Kagan moves on by looking into the past, primarily concerning himself with what came before Iraq. And he primarily concerns himself with ideas, taking his cue from Kristol, the founding father of neoconservatism, who once observed, "What rules the world is ideas, because ideas define the way reality is perceived." During the decade between the end of the Cold War and the attacks of September 11, 2001, commentators eager to chart the future course of U.S. foreign policy produced a plethora of such ideas -- or "dreams," according to the title of Kagan's book -- including the defective notion that the end of the U.S.-Soviet rivalry heralded a fundamental change in the international order.

But "what reason was there to believe," Kagan asks with evident exasperation, "that after 1989 humankind was suddenly on the cusp of a brand-new order?" According to Kagan, no such thing was ever in the cards. "People and their leaders longed for 'a world transformed,'" he writes, derisively quoting the title of George H. W. Bush's 1998 memoir. "But that was a mirage. The world has not been transformed." Instead, the iron laws of history and politics have remained intact, and "struggles for status and influence in the world have returned as central features of the international scene." Competition among great powers will define the twenty-first century, Kagan asserts, "producing alliances and counteralliances, and the elaborate dances and shifting partnerships, that a nineteenth-century diplomat would recognize instantly." In other words, geopolitics is back.

Kagan does not identify the silly people who deluded themselves and misled everyone else with visions of a world transformed. He contents himself with dismissive allusions to nameless figures who peddled naive illusions of "nation-states growing together or disappearing [a jab at Jessica Tuchman Mathews?], ideological conflicts melting away [a kick to Francis Fukuyama?], cultures intermingling [remember those ubiquitous Benetton ads?], and increasingly free commerce and communications [Bill Clinton borrowing from Thomas Friedman?]."

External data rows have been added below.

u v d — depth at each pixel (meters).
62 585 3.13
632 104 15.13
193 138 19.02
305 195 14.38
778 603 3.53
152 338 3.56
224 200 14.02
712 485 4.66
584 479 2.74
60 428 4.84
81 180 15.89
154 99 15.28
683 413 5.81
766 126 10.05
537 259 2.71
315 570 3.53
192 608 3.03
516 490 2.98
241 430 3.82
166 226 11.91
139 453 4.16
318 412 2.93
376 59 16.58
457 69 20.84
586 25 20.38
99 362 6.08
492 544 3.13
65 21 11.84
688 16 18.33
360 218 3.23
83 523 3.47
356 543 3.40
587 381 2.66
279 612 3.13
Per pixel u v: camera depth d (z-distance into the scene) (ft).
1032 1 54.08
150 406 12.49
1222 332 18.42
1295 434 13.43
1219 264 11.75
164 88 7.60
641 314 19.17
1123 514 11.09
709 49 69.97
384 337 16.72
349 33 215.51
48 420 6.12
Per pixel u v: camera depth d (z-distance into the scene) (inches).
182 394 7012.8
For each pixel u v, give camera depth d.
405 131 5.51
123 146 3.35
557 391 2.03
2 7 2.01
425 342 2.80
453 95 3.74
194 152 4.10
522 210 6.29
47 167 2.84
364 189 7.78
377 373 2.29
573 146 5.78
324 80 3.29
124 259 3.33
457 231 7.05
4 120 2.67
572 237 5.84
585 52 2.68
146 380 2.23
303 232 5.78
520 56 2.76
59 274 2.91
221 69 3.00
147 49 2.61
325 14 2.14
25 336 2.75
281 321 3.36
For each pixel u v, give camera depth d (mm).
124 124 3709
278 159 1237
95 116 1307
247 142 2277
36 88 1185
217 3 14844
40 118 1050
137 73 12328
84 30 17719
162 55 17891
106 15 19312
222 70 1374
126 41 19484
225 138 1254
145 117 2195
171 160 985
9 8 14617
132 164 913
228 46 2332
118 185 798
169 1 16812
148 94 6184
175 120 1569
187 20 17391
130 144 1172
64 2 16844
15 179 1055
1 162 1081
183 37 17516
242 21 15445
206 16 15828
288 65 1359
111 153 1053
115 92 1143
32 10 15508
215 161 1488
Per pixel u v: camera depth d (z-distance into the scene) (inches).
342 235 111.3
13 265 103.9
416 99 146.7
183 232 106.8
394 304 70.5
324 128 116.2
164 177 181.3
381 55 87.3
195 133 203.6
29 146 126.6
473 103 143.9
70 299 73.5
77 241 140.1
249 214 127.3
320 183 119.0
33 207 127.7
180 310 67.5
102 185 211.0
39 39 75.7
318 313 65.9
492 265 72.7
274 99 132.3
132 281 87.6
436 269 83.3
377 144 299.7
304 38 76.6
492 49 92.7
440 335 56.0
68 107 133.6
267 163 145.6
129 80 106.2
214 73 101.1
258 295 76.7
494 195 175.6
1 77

Kagan's catalog of the ideas that surfaced during the heady days after the Soviet Union's fall is nothing if not selective. To be sure, the big ideas that wowed members of the American policy elite in the 1990s look the worse for wear today. But blaming the likes of Mathews, Fukuyama, and Friedman for the United States' present predicament is like blaming Harriet Beecher Stowe for the American Civil War; it lets the real culprits off the hook. The ideas that have really mattered are those that influenced the National Security Strategy of 2002 and Bush's second inaugural address, which articulated Bush's "freedom agenda" and his doctrine of preventive war, the intellectual bases not only for the invasion of Iraq but also for the global war on terrorism. Of those ideas, which are covered with the neoconservatives' fingerprints, Kagan says strangely little.